:: Passage
SubmissionAll text based assignments must be submitted via MyUni.
Please refer to step by step instructions: MyUni Learning Centre
There are a few points to note about the submission of assignments:
- Assignment Submission: Assignments should not be emailed to the instructor; they must be lodged via the MyUni Course site (unless specified to do both). Note that assignments may be processed via TURNITIN, which is an online plagiarism prevention tool.
- Cover Sheet: Please include in the assignment a completed University of Adelaide Assessment Cover Sheet providing details of yourself and your team members (if applicable), your assignment, the course, date submitted, etc. as well as the declaration signed by you that this is your (your team’s) work. Note that the declaration on any electronically submitted assignment will be deemed to have the same authority as a signed declaration.
- Backup Copy of Assignments: You are advised to keep a copy of your assignments in case the submitted copy goes missing. Please ensure that all assignment pages are numbered. If your assignment contains confidential information, you should discuss any concerns with the Course Lecturer prior to submission.
- Extensions of Time: An application for Assessment Extension should be made well before the due date of the assignment to the Course Lecturer. Normally, extensions will only be granted for a maximum of two weeks from the original assignment submission date. Extensions will only be granted in cases of genuine medical, compassionate or extenuating circumstances.
- Failure to submit: Failure to submit an assignment on time or by the agreed extension deadline may result in penalties and may incur a fail grade. Note that a late penalty of 5% of the total available marks for that assessment item will be incurred each day an assignment is handed in late (Unless otherwise stated in 'Assessment Related Requirements' or 'Assessment Detail' above). Assignments handed in after 14 days from the due submission date will fail even if a 100% mark is granted for the work.
Resubmission & Remarking
Resubmission of an assignment for remarking after reworking it to obtain a better mark will not normally be accepted. Approval for resubmission will only be granted on medical or compassionate grounds.
::::
:: Listed entries
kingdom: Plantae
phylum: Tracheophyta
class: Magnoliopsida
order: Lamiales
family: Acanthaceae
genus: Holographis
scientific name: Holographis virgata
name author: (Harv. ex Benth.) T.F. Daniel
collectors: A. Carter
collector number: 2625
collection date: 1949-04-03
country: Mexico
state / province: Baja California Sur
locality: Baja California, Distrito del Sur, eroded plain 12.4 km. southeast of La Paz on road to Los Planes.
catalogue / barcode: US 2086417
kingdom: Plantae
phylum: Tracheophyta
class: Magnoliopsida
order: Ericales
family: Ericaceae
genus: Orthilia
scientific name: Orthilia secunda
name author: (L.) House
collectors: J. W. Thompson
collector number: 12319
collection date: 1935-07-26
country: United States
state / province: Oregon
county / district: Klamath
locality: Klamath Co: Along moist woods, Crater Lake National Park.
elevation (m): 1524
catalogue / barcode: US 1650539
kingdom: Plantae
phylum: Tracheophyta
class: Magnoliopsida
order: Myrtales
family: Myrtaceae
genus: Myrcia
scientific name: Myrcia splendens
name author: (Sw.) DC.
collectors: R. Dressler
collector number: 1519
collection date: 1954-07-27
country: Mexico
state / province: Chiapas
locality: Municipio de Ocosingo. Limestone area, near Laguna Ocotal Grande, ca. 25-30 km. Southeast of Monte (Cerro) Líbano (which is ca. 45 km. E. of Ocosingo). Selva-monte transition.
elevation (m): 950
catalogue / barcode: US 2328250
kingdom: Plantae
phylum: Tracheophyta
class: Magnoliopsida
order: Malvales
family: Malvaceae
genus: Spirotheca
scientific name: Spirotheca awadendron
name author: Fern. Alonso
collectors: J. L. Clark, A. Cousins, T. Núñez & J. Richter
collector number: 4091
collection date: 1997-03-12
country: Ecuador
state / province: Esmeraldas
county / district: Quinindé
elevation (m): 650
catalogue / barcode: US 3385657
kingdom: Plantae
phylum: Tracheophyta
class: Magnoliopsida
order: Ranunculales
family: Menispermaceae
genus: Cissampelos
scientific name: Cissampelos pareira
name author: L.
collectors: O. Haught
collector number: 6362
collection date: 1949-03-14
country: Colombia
::::
- _What to do_:
Please carry on the passage on submitting assignments, picking up right after its last sentence. The listing above is separate material and is not part of the passage on submitting assignments.

- _Answer box_:
Grades for your performance in this course will be awarded in accordance with the following scheme:
M10 (Coursework Mark Scheme) Grade Mark Description FNS Fail No Submission F 1-49 Fail P 50-64 Pass C 65-74 Credit D 75-84 Distinction HD 85-100 High Distinction CN Continuing NFE No Formal Examination RP Result Pending
Further details of the grades/results can be obtained from Examinations.
Grade Descriptors are available which provide a general guide to the standard of work that is expected at each grade level. More information at Assessment for Coursework Programs.
Final results for this course will be made available through Access Adelaide.
The University places a high priority on approaches to learning and teaching that enhance the student experience. Feedback is sought from students in a variety of ways including on-going engagement with staff, the use of online discussion boards and the use of Student Experience of Learning and Teaching (SELT) surveys as well as GOS surveys and Program reviews.
SELTs are an important source of information to inform individual teaching practice, decisions about teaching duties, and course and program curriculum design. They enable the University to assess how effectively its learning environments and teaching practices facilitate student engagement and learning outcomes. Under the current SELT Policy (http://www.adelaide.edu.au/policies/101/) course SELTs are mandated and must be conducted at the conclusion of each term/semester/trimester for every course offering. Feedback on issues raised through course SELT surveys is made available to enrolled students through various resources (e.g. MyUni). In addition aggregated course SELT data is available.